## Dataset
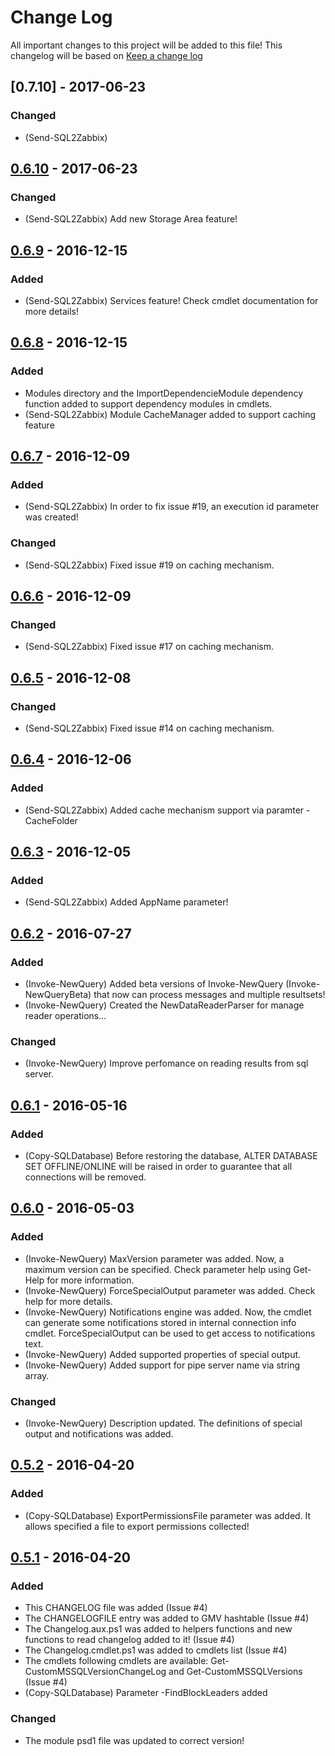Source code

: # Change Log
All important changes to this project will be added to this file!
This changelog will be based on [Keep a change log](http://keepachangelog.com/)

## [0.7.10] - 2017-06-23
### Changed
- (Send-SQL2Zabbix) 

## [0.6.10] - 2017-06-23
### Changed
- (Send-SQL2Zabbix) Add new Storage Area feature!

## [0.6.9] - 2016-12-15
### Added
- (Send-SQL2Zabbix) Services feature! Check cmdlet documentation for more details!

## [0.6.8] - 2016-12-15
### Added
- Modules directory and the ImportDependencieModule dependency function added to support dependency modules in cmdlets.
- (Send-SQL2Zabbix) Module CacheManager added to support caching feature


## [0.6.7] - 2016-12-09
### Added
- (Send-SQL2Zabbix) In order to fix issue #19, an execution id parameter was created!
### Changed
- (Send-SQL2Zabbix) Fixed issue #19 on caching mechanism.


## [0.6.6] - 2016-12-09
### Changed
- (Send-SQL2Zabbix) Fixed issue #17 on caching mechanism.

## [0.6.5] - 2016-12-08
### Changed
- (Send-SQL2Zabbix) Fixed issue #14 on caching mechanism.

## [0.6.4] - 2016-12-06
### Added
- (Send-SQL2Zabbix) Added cache mechanism support via paramter -CacheFolder

## [0.6.3] - 2016-12-05
### Added
- (Send-SQL2Zabbix) Added AppName parameter!

## [0.6.2] - 2016-07-27
### Added
- (Invoke-NewQuery) Added beta versions of Invoke-NewQuery (Invoke-NewQueryBeta) that now can process messages and multiple resultsets! 
- (Invoke-NewQuery) Created the NewDataReaderParser for manage reader operations...
### Changed
- (Invoke-NewQuery) Improve perfomance on reading results from sql server. 

## [0.6.1] - 2016-05-16
### Added
- (Copy-SQLDatabase) Before restoring the database, ALTER DATABASE SET OFFLINE/ONLINE will be raised in order to guarantee that all connections will be removed.

## [0.6.0] - 2016-05-03
### Added
- (Invoke-NewQuery) MaxVersion parameter was added. Now, a maximum version can be specified. Check parameter help using Get-Help for more information.
- (Invoke-NewQuery) ForceSpecialOutput parameter was added. Check help for more details.
- (Invoke-NewQuery) Notifications engine was added. Now, the cmdlet can generate some notifications stored in internal connection info cmdlet. ForceSpecialOutput can be used to get access to notifications text.
- (Invoke-NewQuery) Added supported properties of special output.
- (Invoke-NewQuery) Added support for pipe server name via string array. 

### Changed
- (Invoke-NewQuery) Description updated. The definitions of special output and notifications was added.

## [0.5.2] - 2016-04-20
### Added
- (Copy-SQLDatabase) ExportPermissionsFile parameter was added. It allows specified a file to export permissions collected!

## [0.5.1] - 2016-04-20
### Added
- This CHANGELOG file was added (Issue #4)
- The CHANGELOGFILE entry was added to GMV hashtable (Issue #4)
- The Changelog.aux.ps1 was added to helpers functions and new functions to read changelog added to it! (Issue #4)
- The Changelog.cmdlet.ps1 was added to cmdlets list (Issue #4)
- The cmdlets following cmdlets are available: Get-CustomMSSQLVersionChangeLog and Get-CustomMSSQLVersions (Issue #4)
- (Copy-SQLDatabase) Parameter -FindBlockLeaders added

### Changed
- The module psd1 file was updated to correct version!

[0.6.11]: https://github.com/rrg92/CustomMSSQL/releases/tag/0.6.11
[0.6.10]: https://github.com/rrg92/CustomMSSQL/releases/tag/0.6.10
[0.6.9]: https://github.com/rrg92/CustomMSSQL/releases/tag/0.6.9
[0.6.8]: https://github.com/rrg92/CustomMSSQL/releases/tag/0.6.8
[0.6.7]: https://github.com/rrg92/CustomMSSQL/releases/tag/0.6.7
[0.6.6]: https://github.com/rrg92/CustomMSSQL/releases/tag/0.6.6
[0.6.5]: https://github.com/rrg92/CustomMSSQL/releases/tag/0.6.5
[0.6.4]: https://github.com/rrg92/CustomMSSQL/releases/tag/0.6.4
[0.6.3]: https://github.com/rrg92/CustomMSSQL/releases/tag/0.6.3
[0.6.2]: https://github.com/rrg92/CustomMSSQL/releases/tag/0.6.2
[0.6.1]: https://github.com/rrg92/CustomMSSQL/releases/tag/0.6.1
[0.6.0]: https://github.com/rrg92/CustomMSSQL/releases/tag/0.6.0
[0.5.2]: https://github.com/rrg92/CustomMSSQL/releases/tag/0.5.2
[0.5.1]: https://github.com/rrg92/CustomMSSQL/releases/tag/0.5.1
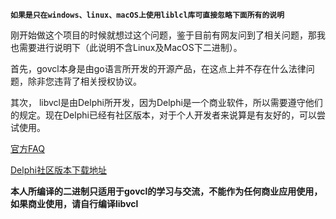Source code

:  **`如果是只在windows、linux、macOS上使用liblcl库可直接忽略下面所有的说明`**   



刚开始做这个项目的时候就想过这个问题，鉴于目前有网友问到了相关问题，那我也需要进行说明下（此说明不含Linux及MacOS下二进制）。  

首先，govcl本身是由go语言所开发的开源产品，在这点上并不存在什么法律问题，除非您违背了相关授权协议。   

其次， libvcl是由Delphi所开发，因为Delphi是一个商业软件，所以需要遵守他们的规定。现在Delphi已经有社区版本，对于个人开发者来说算是有友好的，可以尝试使用。   

[官方FAQ](https://www.embarcadero.com/products/delphi/starter-faq)     

[Delphi社区版本下载地址](https://www.embarcadero.com/products/delphi/starter)    

**本人所编译的二进制只适用于govcl的学习与交流，不能作为任何商业应用使用，如果商业使用，请自行编译libvcl**  

 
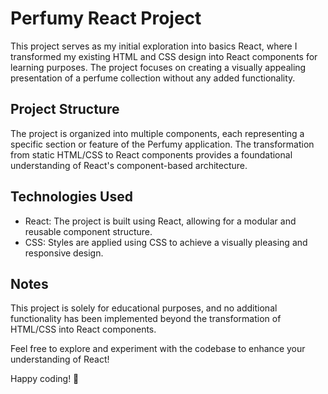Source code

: # Perfumy React Project

This project serves as my initial exploration into basics React, where I transformed my existing HTML and CSS design into React components for learning purposes. The project focuses on creating a visually appealing presentation of a perfume collection without any added functionality.

## Project Structure

The project is organized into multiple components, each representing a specific section or feature of the Perfumy application. The transformation from static HTML/CSS to React components provides a foundational understanding of React's component-based architecture.

## Technologies Used

- React: The project is built using React, allowing for a modular and reusable component structure.
- CSS: Styles are applied using CSS to achieve a visually pleasing and responsive design.

## Notes

This project is solely for educational purposes, and no additional functionality has been implemented beyond the transformation of HTML/CSS into React components.

Feel free to explore and experiment with the codebase to enhance your understanding of React!

Happy coding! 🚀
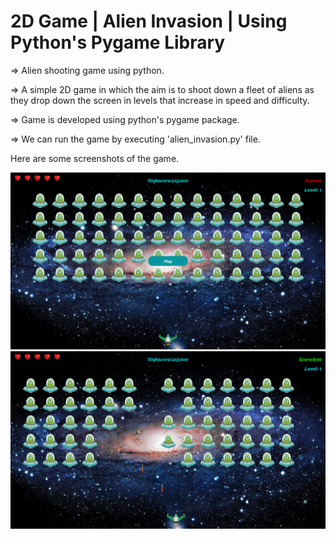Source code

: # 2D Game | Alien Invasion | Using Python's Pygame Library

=> Alien shooting game using python.

=> A simple 2D game in which the aim is to shoot down a fleet of aliens as they drop down the screen in levels that increase in speed and difficulty.

=> Game is developed using python's pygame package.

=> We can run the game by executing 'alien_invasion.py' file.

Here are some screenshots of the game.

![](images/screenshots/Screenshot1.png)
![](images/screenshots/Screenshot2.png)

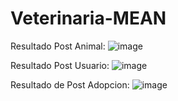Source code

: # Veterinaria-MEAN

Resultado Post Animal:
![image](https://user-images.githubusercontent.com/49110761/153901712-06082cfd-cb7b-4836-bc29-0e24f006ece4.png)


Resultado Post Usuario:
![image](https://user-images.githubusercontent.com/49110761/153901840-494d3bb8-7ae2-4819-a0bf-5038a16f7554.png)


Resultado de Post Adopcion:
![image](https://user-images.githubusercontent.com/49110761/153901910-5cd3a35b-5a3d-4c79-ae33-0fb2b47ec9a3.png)
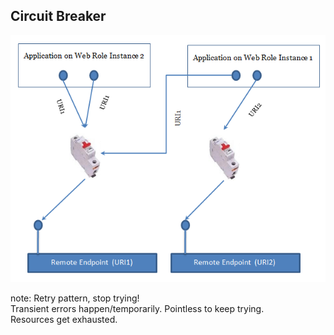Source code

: ##  Circuit Breaker

![Circuit Breaker](../resources/images/circuit-breaker.png)

note:
Retry pattern, stop trying!  
Transient errors happen/temporarily.
Pointless to keep trying.  
Resources get exhausted.
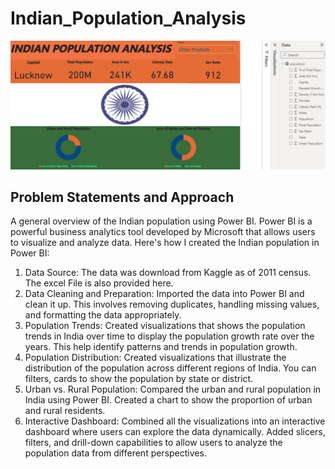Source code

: # Indian_Population_Analysis

![App Screenshot](https://github.com/Sunilpal9401/Indian_Population_Analysis/blob/main/Population.jpg?raw=true)

## Problem Statements and Approach
 A general overview of the Indian population using Power BI. Power BI is a powerful business analytics tool developed by Microsoft that allows users to visualize and analyze data. Here's how I created the Indian population in Power BI:

 1. Data Source: The data was download from Kaggle as of 2011 census. The excel File is also provided here.
 2. Data Cleaning and Preparation: Imported the data into Power BI and clean it up. This involves removing duplicates, handling missing values, and formatting the data appropriately.
 3. Population Trends: Created visualizations that shows the population trends in India over time  to display the population growth rate over the years. This help identify patterns and 
    trends in population growth.
 4. Population Distribution: Created visualizations that illustrate the distribution of the population across different regions of India. You can filters, cards to show the population by 
    state or district.
 5. Urban vs. Rural Population: Compared the urban and rural population in India using Power BI. Created a chart to show the proportion of urban and rural residents.
 6. Interactive Dashboard: Combined all the visualizations into an interactive dashboard where users can explore the data dynamically. Added slicers, filters, and drill-down capabilities 
    to allow users to analyze the population data from different perspectives.
 
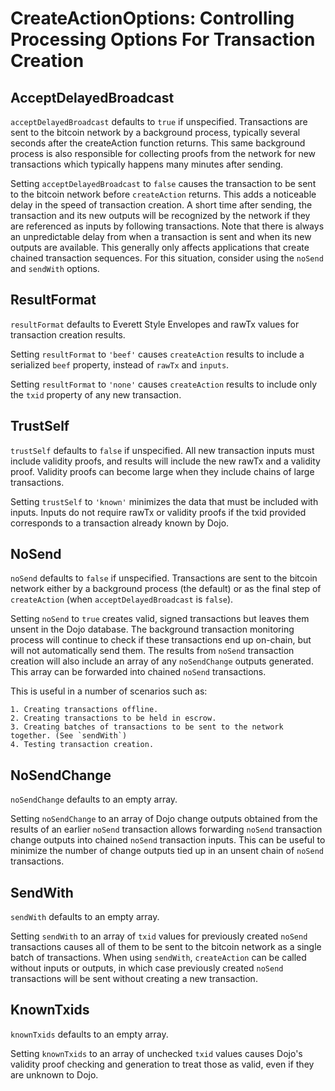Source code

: # CreateActionOptions: Controlling Processing Options For Transaction Creation

## AcceptDelayedBroadcast

`acceptDelayedBroadcast` defaults to `true` if unspecified. Transactions are sent to the bitcoin network by a background process,
typically several seconds after the createAction function returns. This same background process is also responsible for
collecting proofs from the network for new transactions which typically happens many minutes after sending.

Setting `acceptDelayedBroadcast` to `false` causes the transaction to be sent to the bitcoin network
before `createAction` returns.
This adds a noticeable delay in the speed of transaction creation. A short time after sending, the transaction and its new
outputs will be recognized by the network if they are referenced as inputs by following transactions.
Note that there is always an unpredictable delay from when a transaction is sent and when its new outputs are available.
This generally only affects applications that create chained transaction sequences.
For this situation, consider using the `noSend` and `sendWith` options.

## ResultFormat

`resultFormat` defaults to Everett Style Envelopes and rawTx values for transaction creation results.

Setting `resultFormat` to `'beef'` causes `createAction` results to include a serialized `beef` property,
instead of `rawTx` and `inputs`.

Setting `resultFormat` to `'none'` causes `createAction` results to include only the `txid` property of any new
transaction.

## TrustSelf

`trustSelf` defaults to `false` if unspecified. All new transaction inputs must include validity proofs,
and results will include the new rawTx and a validity proof. Validity proofs can become large when they
include chains of large transactions.

Setting `trustSelf` to `'known'` minimizes the data that must be included with inputs.
Inputs do not require rawTx or validity proofs if the txid provided corresponds to a transaction already known by Dojo.

## NoSend

`noSend` defaults to `false` if unspecified. Transactions are sent to the bitcoin network either by a background process (the default) or as the final step of `createAction` (when `acceptDelayedBroadcast` is `false`).

Setting `noSend` to `true` creates valid, signed transactions but leaves them unsent in the Dojo database.
The background transaction monitoring process will continue to check if these transactions end up on-chain,
but will not automatically send them. The results from `noSend` transaction creation will also include an
array of any `noSendChange` outputs generated. This array can be forwarded into chained `noSend` transactions.

This is useful in a number of scenarios such as:

    1. Creating transactions offline.
    2. Creating transactions to be held in escrow.
    3. Creating batches of transactions to be sent to the network together. (See `sendWith`)
    4. Testing transaction creation.

## NoSendChange

`noSendChange` defaults to an empty array.

Setting `noSendChange` to an array of Dojo change outputs obtained from the results of an earlier `noSend` transaction
allows forwarding `noSend` transaction change outputs into chained `noSend` transaction inputs.
This can be useful to minimize the number of change outputs tied up in an unsent chain of `noSend` transactions.

## SendWith

`sendWith` defaults to an empty array.

Setting `sendWith` to an array of `txid` values for previously created `noSend` transactions causes all of them to be sent to the bitcoin network as a single batch of transactions.
When using `sendWith`, `createAction` can be called without inputs or outputs, in which case previously created `noSend` transactions will be sent without creating a new transaction.

## KnownTxids

`knownTxids` defaults to an empty array.

Setting `knownTxids` to an array of unchecked `txid` values causes Dojo's validity proof checking and generation to
treat those as valid, even if they are unknown to Dojo.
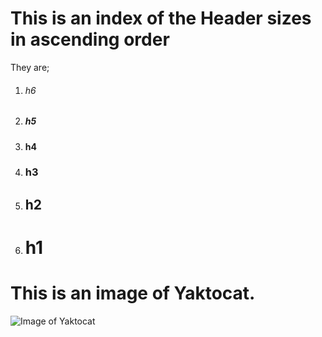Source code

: # This is an index of the Header sizes in ascending order

They are;
1. ###### h6
3. ##### h5
4. #### h4 
5. ### h3
6. ## h2
7. # h1

# This is an image of Yaktocat.

![Image of Yaktocat](https://octodex.github.com/images/yaktocat.png)
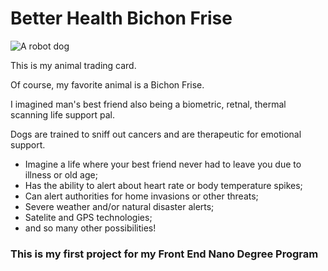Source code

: # Better Health Bichon Frise

![A robot dog](https://user-images.githubusercontent.com/103009026/202947789-e6a778e3-2507-4d96-a63f-072eac72b378.jpg)

This is my animal trading card.

Of course, my favorite animal is a Bichon Frise.

I imagined man's best friend also being a biometric, retnal, thermal scanning life support pal.

Dogs are trained to sniff out cancers and are therapeutic for emotional support.

+ Imagine a life where your best friend never had to leave you due to illness or old age;
+ Has the ability to alert about heart rate or body temperature spikes;
+ Can alert authorities for home invasions or other threats;
+ Severe weather and/or natural disaster alerts;
+ Satelite and GPS technologies;
+ and so many other possibilities!

### This is my first project for my Front End Nano Degree Program
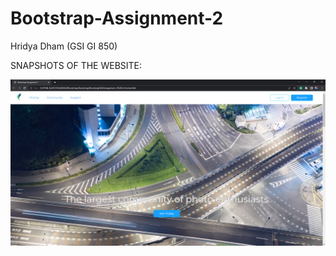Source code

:# Bootstrap-Assignment-2
Hridya Dham (GSI GI 850)


SNAPSHOTS OF THE WEBSITE:

<img src="Bootstrap Assignment-2%20v1/snapshots/1.png">
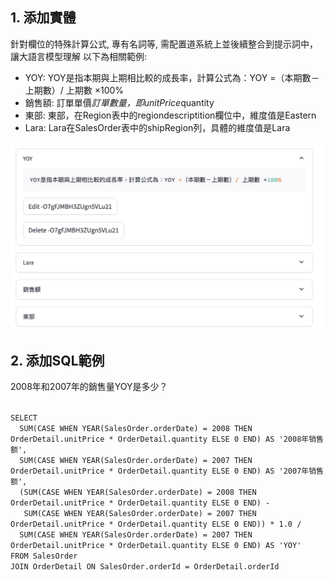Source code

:## 1. 添加實體
針對欄位的特殊計算公式, 專有名詞等, 需配置道系統上並後續整合到提示詞中，讓大語言模型理解
以下為相關範例:
+ YOY: YOY是指本期與上期相比較的成長率，計算公式為：YOY =（本期數－上期數）/ 上期數 ×100%
+ 銷售額: 訂單單價*訂單數量，即unitPrice*quantity
+ 東部: 東部，在Region表中的regiondescriptition欄位中，維度值是Eastern
+ Lara: Lara在SalesOrder表中的shipRegion列，具體的維度值是Lara

 ![image](images/t01.png)

 ## 2. 添加SQL範例
 2008年和2007年的銷售量YOY是多少？
 
<code>
SELECT
  SUM(CASE WHEN YEAR(SalesOrder.orderDate) = 2008 THEN OrderDetail.unitPrice * OrderDetail.quantity ELSE 0 END) AS '2008年销售额',
  SUM(CASE WHEN YEAR(SalesOrder.orderDate) = 2007 THEN OrderDetail.unitPrice * OrderDetail.quantity ELSE 0 END) AS '2007年销售额',
  (SUM(CASE WHEN YEAR(SalesOrder.orderDate) = 2008 THEN OrderDetail.unitPrice * OrderDetail.quantity ELSE 0 END) - 
   SUM(CASE WHEN YEAR(SalesOrder.orderDate) = 2007 THEN OrderDetail.unitPrice * OrderDetail.quantity ELSE 0 END)) * 1.0 /
  SUM(CASE WHEN YEAR(SalesOrder.orderDate) = 2007 THEN OrderDetail.unitPrice * OrderDetail.quantity ELSE 0 END) AS 'YOY'
FROM SalesOrder
JOIN OrderDetail ON SalesOrder.orderId = OrderDetail.orderId
 </code>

## Request
Using the material above, work out how many lines contain the string "starter". Give that number alone.

## Response to the task
2